## Work required
Return the listing below unchanged, minus its pictures.

[Record extracts Boundary: Start]

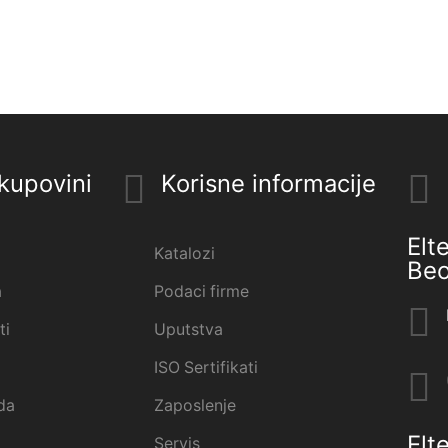
kupovini
Korisne informacije
Elt
Katalozi
Be
a
Podaci firme
ti
Uputstva
ISO Sertifikati
da
Zaposlenje
Elt
Servis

[Record extracts Boundary: End]

## Answer
kupovini
Korisne informacije
Elt
Katalozi
Be
a
Podaci firme
ti
Uputstva
ISO Sertifikati
da
Zaposlenje
Elt
Servis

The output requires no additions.